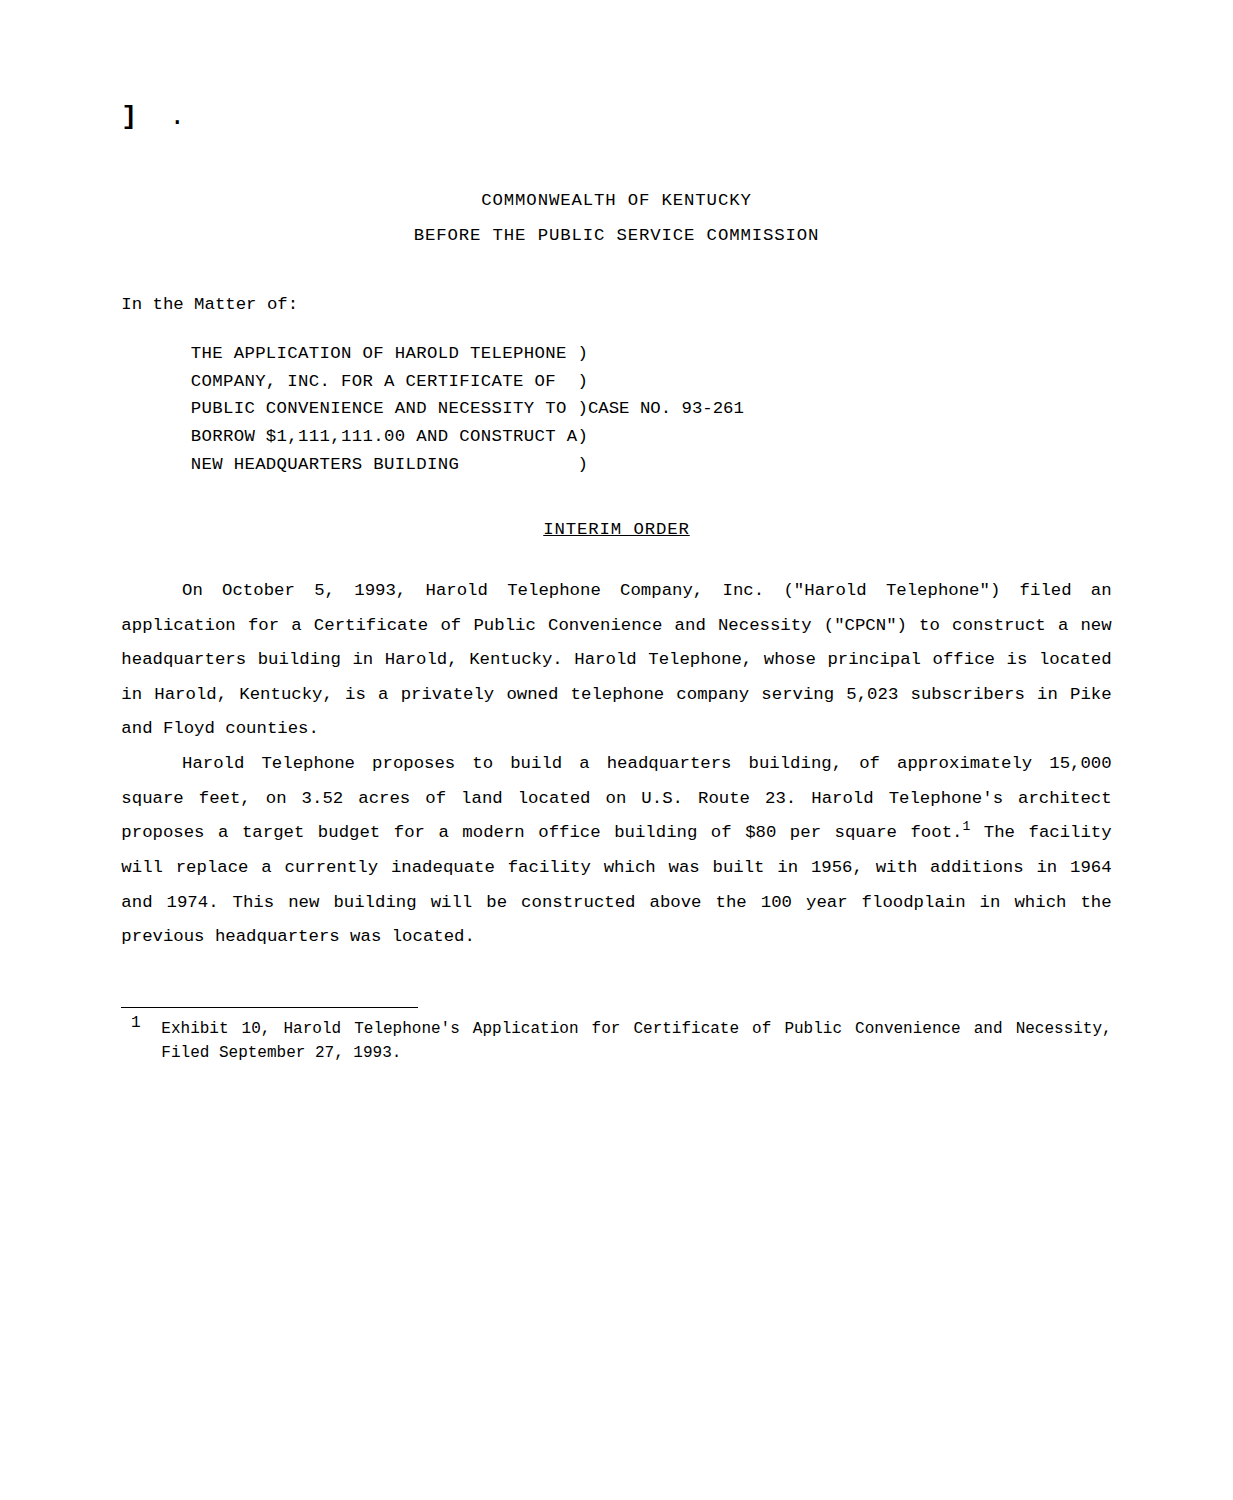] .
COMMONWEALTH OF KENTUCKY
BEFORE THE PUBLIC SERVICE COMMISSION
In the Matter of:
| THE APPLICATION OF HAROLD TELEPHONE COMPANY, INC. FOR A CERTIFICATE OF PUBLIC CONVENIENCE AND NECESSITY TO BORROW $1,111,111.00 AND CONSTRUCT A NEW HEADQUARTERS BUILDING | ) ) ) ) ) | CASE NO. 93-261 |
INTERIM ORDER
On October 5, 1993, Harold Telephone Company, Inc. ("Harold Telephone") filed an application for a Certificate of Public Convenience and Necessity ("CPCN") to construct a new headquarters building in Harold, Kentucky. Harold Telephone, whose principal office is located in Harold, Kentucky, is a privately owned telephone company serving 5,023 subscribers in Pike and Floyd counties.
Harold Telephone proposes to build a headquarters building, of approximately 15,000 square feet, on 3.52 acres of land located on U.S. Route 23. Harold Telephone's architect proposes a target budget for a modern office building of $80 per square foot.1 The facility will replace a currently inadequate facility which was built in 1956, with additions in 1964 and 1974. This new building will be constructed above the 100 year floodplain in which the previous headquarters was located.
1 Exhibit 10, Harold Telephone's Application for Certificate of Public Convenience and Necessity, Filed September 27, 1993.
++++++++++
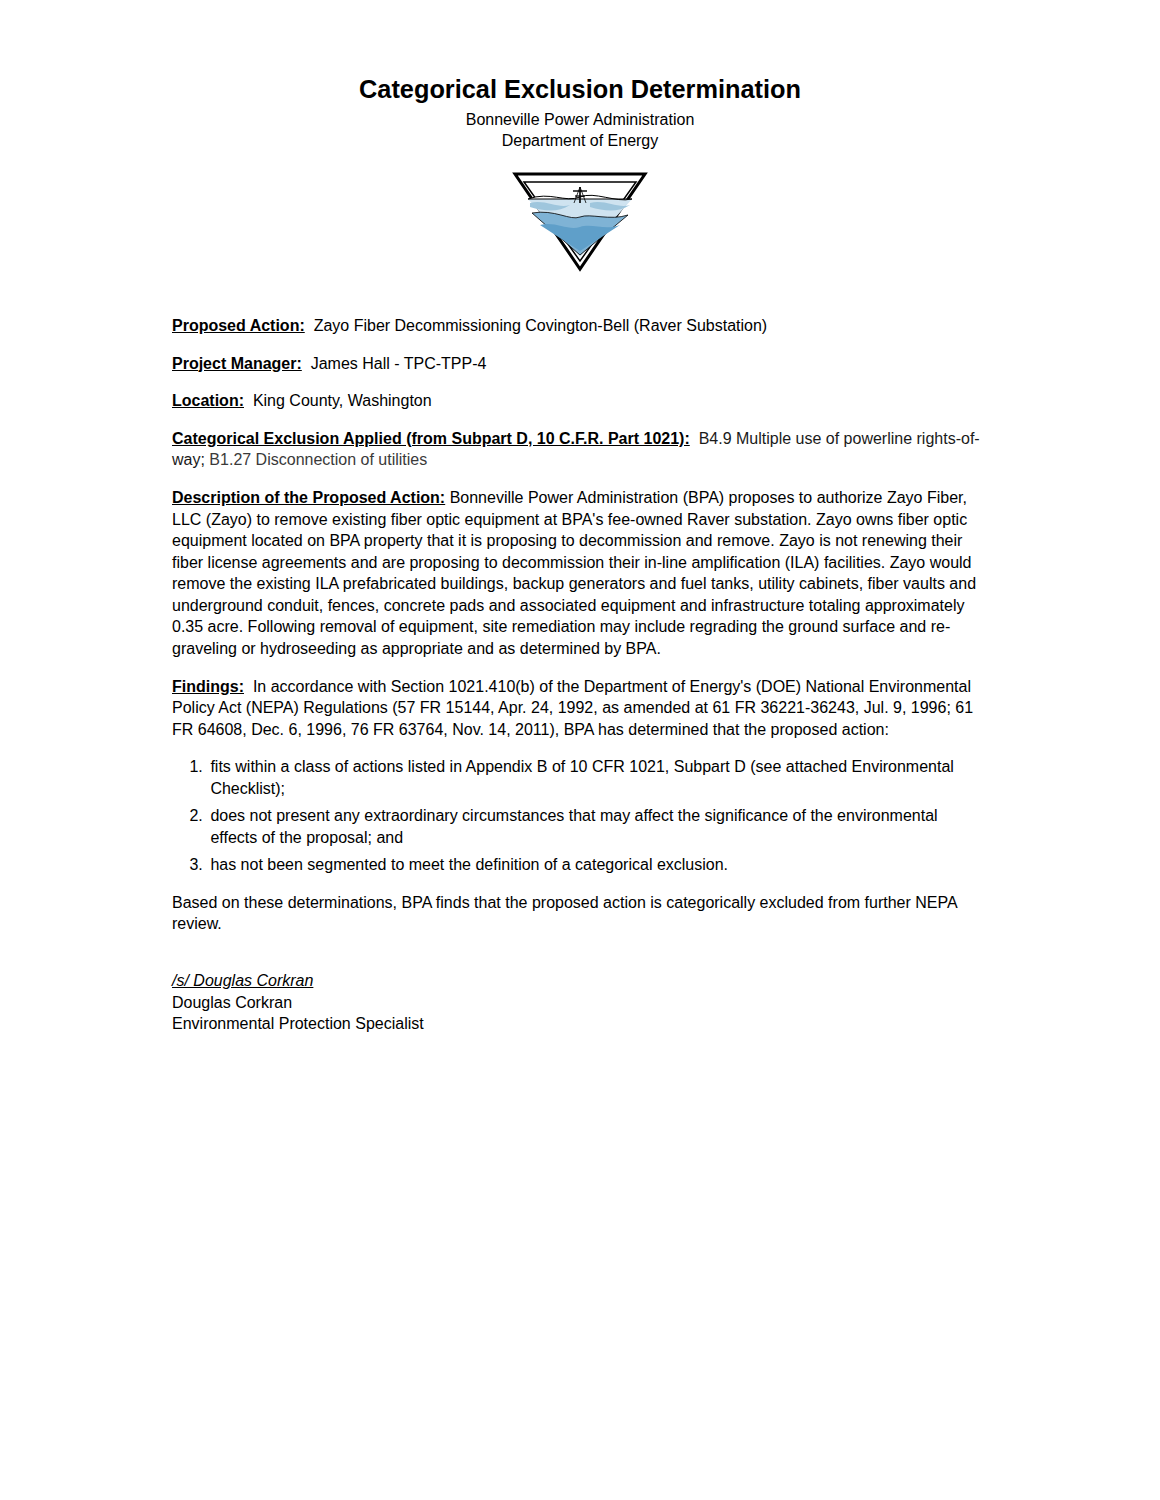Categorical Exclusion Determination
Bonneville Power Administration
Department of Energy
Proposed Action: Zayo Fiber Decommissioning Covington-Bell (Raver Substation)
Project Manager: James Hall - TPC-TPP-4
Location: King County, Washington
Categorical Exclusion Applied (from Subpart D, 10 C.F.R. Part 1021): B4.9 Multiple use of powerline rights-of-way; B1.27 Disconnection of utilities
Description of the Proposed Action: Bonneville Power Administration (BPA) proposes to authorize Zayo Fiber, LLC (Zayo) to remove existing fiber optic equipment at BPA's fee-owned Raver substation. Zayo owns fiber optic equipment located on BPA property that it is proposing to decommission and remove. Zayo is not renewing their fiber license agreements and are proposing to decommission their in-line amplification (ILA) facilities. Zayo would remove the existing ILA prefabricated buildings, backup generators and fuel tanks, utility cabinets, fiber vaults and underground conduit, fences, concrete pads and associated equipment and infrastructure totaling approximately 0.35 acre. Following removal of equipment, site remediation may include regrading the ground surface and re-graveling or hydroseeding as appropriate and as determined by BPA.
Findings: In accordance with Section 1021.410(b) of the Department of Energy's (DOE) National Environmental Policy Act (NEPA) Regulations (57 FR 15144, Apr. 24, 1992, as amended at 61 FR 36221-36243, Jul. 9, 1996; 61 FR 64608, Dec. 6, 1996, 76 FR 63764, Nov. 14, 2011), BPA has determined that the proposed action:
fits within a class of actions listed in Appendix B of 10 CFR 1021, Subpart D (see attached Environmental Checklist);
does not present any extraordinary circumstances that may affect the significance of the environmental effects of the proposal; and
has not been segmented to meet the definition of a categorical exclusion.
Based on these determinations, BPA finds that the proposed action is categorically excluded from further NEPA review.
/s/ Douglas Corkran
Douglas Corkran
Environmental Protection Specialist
++++++++++
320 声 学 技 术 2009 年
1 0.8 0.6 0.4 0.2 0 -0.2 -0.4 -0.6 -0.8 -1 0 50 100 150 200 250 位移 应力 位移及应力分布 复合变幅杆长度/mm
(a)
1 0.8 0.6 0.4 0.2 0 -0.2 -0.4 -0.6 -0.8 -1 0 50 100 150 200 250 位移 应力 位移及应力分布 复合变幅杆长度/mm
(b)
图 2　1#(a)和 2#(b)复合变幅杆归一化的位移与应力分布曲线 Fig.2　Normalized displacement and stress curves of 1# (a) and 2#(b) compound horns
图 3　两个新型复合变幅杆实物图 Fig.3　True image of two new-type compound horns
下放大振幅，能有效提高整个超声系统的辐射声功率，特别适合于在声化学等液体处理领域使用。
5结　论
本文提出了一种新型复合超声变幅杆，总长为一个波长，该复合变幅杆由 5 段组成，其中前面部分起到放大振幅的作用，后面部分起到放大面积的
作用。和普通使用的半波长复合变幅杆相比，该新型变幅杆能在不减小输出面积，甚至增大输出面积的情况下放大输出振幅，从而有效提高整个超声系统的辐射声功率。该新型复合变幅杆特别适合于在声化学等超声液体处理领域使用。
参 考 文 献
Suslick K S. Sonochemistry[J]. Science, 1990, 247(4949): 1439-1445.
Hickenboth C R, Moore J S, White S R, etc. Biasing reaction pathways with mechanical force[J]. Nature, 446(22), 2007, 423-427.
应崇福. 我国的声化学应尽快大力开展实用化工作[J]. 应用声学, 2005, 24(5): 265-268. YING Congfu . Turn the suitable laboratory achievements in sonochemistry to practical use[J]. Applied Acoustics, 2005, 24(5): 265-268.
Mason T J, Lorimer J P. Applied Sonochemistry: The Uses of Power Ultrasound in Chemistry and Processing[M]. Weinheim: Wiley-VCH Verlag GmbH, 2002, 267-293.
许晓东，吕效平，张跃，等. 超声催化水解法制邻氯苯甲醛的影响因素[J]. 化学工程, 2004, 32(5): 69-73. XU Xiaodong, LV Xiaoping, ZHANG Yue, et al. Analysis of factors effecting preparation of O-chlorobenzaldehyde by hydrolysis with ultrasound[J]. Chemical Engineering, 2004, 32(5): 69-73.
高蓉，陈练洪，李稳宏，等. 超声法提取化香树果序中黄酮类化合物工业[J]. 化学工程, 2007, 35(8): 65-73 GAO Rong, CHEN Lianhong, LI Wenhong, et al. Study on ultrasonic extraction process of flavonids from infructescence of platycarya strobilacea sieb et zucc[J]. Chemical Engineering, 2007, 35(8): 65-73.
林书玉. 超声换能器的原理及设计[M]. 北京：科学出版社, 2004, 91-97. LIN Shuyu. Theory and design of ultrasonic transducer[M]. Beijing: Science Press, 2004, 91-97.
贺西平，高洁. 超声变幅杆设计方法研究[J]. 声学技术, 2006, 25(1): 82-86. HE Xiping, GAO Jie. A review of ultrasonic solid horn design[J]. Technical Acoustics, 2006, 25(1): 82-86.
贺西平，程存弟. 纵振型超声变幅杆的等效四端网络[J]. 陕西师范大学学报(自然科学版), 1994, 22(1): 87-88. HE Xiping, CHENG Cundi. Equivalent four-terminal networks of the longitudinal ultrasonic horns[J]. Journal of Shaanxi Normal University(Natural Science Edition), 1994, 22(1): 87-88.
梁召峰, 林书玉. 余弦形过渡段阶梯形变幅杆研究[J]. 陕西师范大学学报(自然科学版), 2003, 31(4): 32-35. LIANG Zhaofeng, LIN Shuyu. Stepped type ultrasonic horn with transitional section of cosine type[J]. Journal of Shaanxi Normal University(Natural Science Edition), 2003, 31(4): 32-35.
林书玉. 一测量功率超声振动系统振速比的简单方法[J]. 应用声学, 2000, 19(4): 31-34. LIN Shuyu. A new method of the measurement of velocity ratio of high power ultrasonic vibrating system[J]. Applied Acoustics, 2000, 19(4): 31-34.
++++++++++
WHAT TO WORK ON:
Report every line of the data in which "应用声学" appears.

WRITTEN SOLUTION:
应崇福. 我国的声化学应尽快大力开展实用化工作[J]. 应用声学, 2005, 24(5): 265-268. YING Congfu . Turn the suitable laboratory achievements in sonochemistry to practical use[J]. Applied Acoustics, 2005, 24(5): 265-268.
林书玉. 一测量功率超声振动系统振速比的简单方法[J]. 应用声学, 2000, 19(4): 31-34. LIN Shuyu. A new method of the measurement of velocity ratio of high power ultrasonic vibrating system[J]. Applied Acoustics, 2000, 19(4): 31-34.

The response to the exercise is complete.